Even Humph was not immune to this kind of short-sightedness and once, in the early days of his ‘Best of Jazz’ radio programme, followed the playing of a ‘modern jazz’ record with a vintage New Orleans recording and the words “…and now back to sanity and 1927”. Humph was far too good a musician to maintain this stance and his work ultimately reflected many influences beyond the initial ones from the 1920s, and in fact his record programme was responsible for introducing me to such diverse musicians as Michel Petrucciani, Carla Bley and Tommy Smith. And he was as likely to play John Coltrane, Pat Metheny or Joe Zawinul as he was to play Sydney Bechet, Zoot Sims or Buck Clayton.

And that’s the point. There’s a whole lot of great music out there and it is constantly evolving. But when you hear some new development that grabs your attention it shouldn’t mean that the stuff you were listening to before that suddenly becomes obsolete! Or that because you don’t actually like some new development it can’t therefore have any merit of its own. We ought to be able to distinguish between good and bad and like and dislike. This of course applies not just to jazz but to all music right across the board.
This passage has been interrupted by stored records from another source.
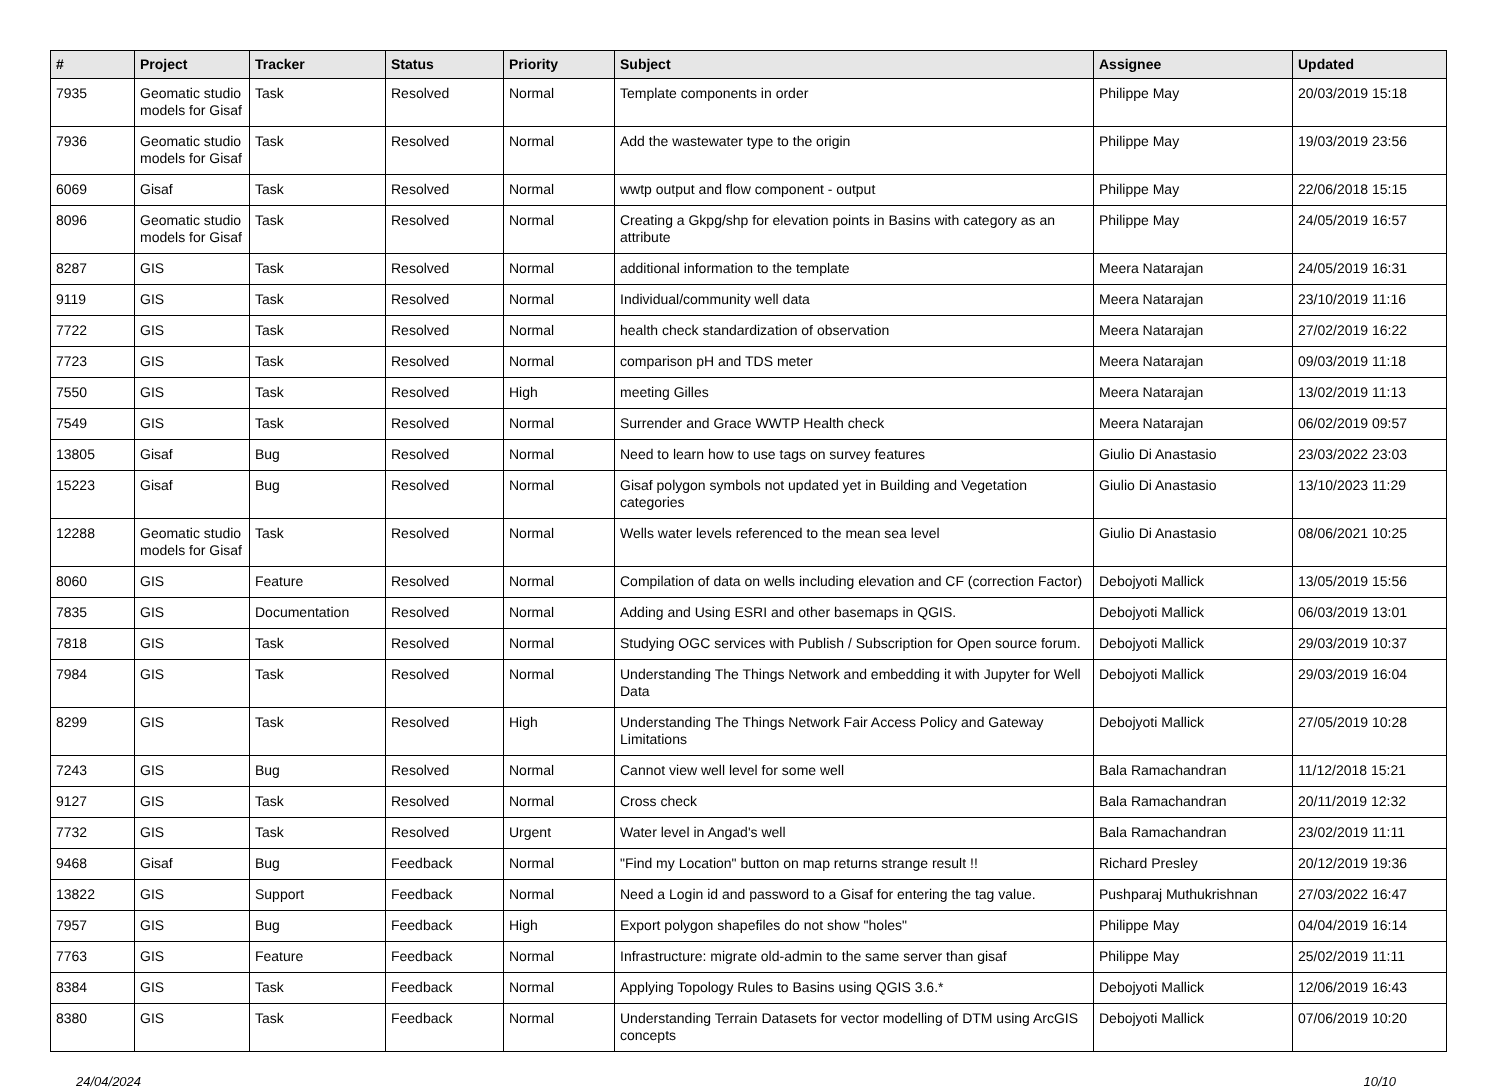| # | Project | Tracker | Status | Priority | Subject | Assignee | Updated |
| --- | --- | --- | --- | --- | --- | --- | --- |
| 7935 | Geomatic studio models for Gisaf | Task | Resolved | Normal | Template components in order | Philippe May | 20/03/2019 15:18 |
| 7936 | Geomatic studio models for Gisaf | Task | Resolved | Normal | Add the wastewater type to the origin | Philippe May | 19/03/2019 23:56 |
| 6069 | Gisaf | Task | Resolved | Normal | wwtp output and flow component - output | Philippe May | 22/06/2018 15:15 |
| 8096 | Geomatic studio models for Gisaf | Task | Resolved | Normal | Creating a Gkpg/shp for elevation points in Basins with category as an attribute | Philippe May | 24/05/2019 16:57 |
| 8287 | GIS | Task | Resolved | Normal | additional information to the template | Meera Natarajan | 24/05/2019 16:31 |
| 9119 | GIS | Task | Resolved | Normal | Individual/community well data | Meera Natarajan | 23/10/2019 11:16 |
| 7722 | GIS | Task | Resolved | Normal | health check standardization of observation | Meera Natarajan | 27/02/2019 16:22 |
| 7723 | GIS | Task | Resolved | Normal | comparison pH and TDS meter | Meera Natarajan | 09/03/2019 11:18 |
| 7550 | GIS | Task | Resolved | High | meeting Gilles | Meera Natarajan | 13/02/2019 11:13 |
| 7549 | GIS | Task | Resolved | Normal | Surrender and Grace WWTP Health check | Meera Natarajan | 06/02/2019 09:57 |
| 13805 | Gisaf | Bug | Resolved | Normal | Need to learn how to use tags on survey features | Giulio Di Anastasio | 23/03/2022 23:03 |
| 15223 | Gisaf | Bug | Resolved | Normal | Gisaf polygon symbols not updated yet in Building and Vegetation categories | Giulio Di Anastasio | 13/10/2023 11:29 |
| 12288 | Geomatic studio models for Gisaf | Task | Resolved | Normal | Wells water levels referenced to the mean sea level | Giulio Di Anastasio | 08/06/2021 10:25 |
| 8060 | GIS | Feature | Resolved | Normal | Compilation of data on wells including elevation and CF (correction Factor) | Debojyoti Mallick | 13/05/2019 15:56 |
| 7835 | GIS | Documentation | Resolved | Normal | Adding and Using ESRI and other basemaps in QGIS. | Debojyoti Mallick | 06/03/2019 13:01 |
| 7818 | GIS | Task | Resolved | Normal | Studying OGC services with Publish / Subscription for Open source forum. | Debojyoti Mallick | 29/03/2019 10:37 |
| 7984 | GIS | Task | Resolved | Normal | Understanding The Things Network and embedding it with Jupyter for Well Data | Debojyoti Mallick | 29/03/2019 16:04 |
| 8299 | GIS | Task | Resolved | High | Understanding The Things Network Fair Access Policy and Gateway Limitations | Debojyoti Mallick | 27/05/2019 10:28 |
| 7243 | GIS | Bug | Resolved | Normal | Cannot view well level for some well | Bala Ramachandran | 11/12/2018 15:21 |
| 9127 | GIS | Task | Resolved | Normal | Cross check | Bala Ramachandran | 20/11/2019 12:32 |
| 7732 | GIS | Task | Resolved | Urgent | Water level in Angad's well | Bala Ramachandran | 23/02/2019 11:11 |
| 9468 | Gisaf | Bug | Feedback | Normal | "Find my Location" button on map returns strange result !! | Richard Presley | 20/12/2019 19:36 |
| 13822 | GIS | Support | Feedback | Normal | Need a Login id and password to a Gisaf for entering the tag value. | Pushparaj Muthukrishnan | 27/03/2022 16:47 |
| 7957 | GIS | Bug | Feedback | High | Export polygon shapefiles do not show "holes" | Philippe May | 04/04/2019 16:14 |
| 7763 | GIS | Feature | Feedback | Normal | Infrastructure: migrate old-admin to the same server than gisaf | Philippe May | 25/02/2019 11:11 |
| 8384 | GIS | Task | Feedback | Normal | Applying Topology Rules to Basins using QGIS 3.6.* | Debojyoti Mallick | 12/06/2019 16:43 |
| 8380 | GIS | Task | Feedback | Normal | Understanding Terrain Datasets for vector modelling of DTM using ArcGIS concepts | Debojyoti Mallick | 07/06/2019 10:20 |
24/04/2024 10/10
There are some things that I really like even though they are not really very good music, and there are some things that I dislike intensely, even though I recognise the quality of what I am listening to, For example, by and large I detest the music of Mozart, but I readily acknowledge that he was a supremely gifted composer. On the other hand I have a sneaking fondness for the compositions of Eric Coates (and I’m sure my anonymous adversary would level the Godfrey Winn taunt at me again for this), but I would never claim that Coates was therefore the better composer. Sadly, many folk can’t seem to make that kind of distinction. There are a lot of people out there that don’t actually listen to music, they only hear it.